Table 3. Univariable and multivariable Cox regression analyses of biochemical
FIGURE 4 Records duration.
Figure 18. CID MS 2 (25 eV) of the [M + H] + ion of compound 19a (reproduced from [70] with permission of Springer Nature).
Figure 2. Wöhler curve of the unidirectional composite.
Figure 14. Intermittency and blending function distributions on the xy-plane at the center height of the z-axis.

+===+

Task objective
Print the listing above from its first line through the line with "Figure 2. Wöhler", and stop there.

Task result
Table 3. Univariable and multivariable Cox regression analyses of biochemical
FIGURE 4 Records duration.
Figure 18. CID MS 2 (25 eV) of the [M + H] + ion of compound 19a (reproduced from [70] with permission of Springer Nature).
Figure 2. Wöhler curve of the unidirectional composite.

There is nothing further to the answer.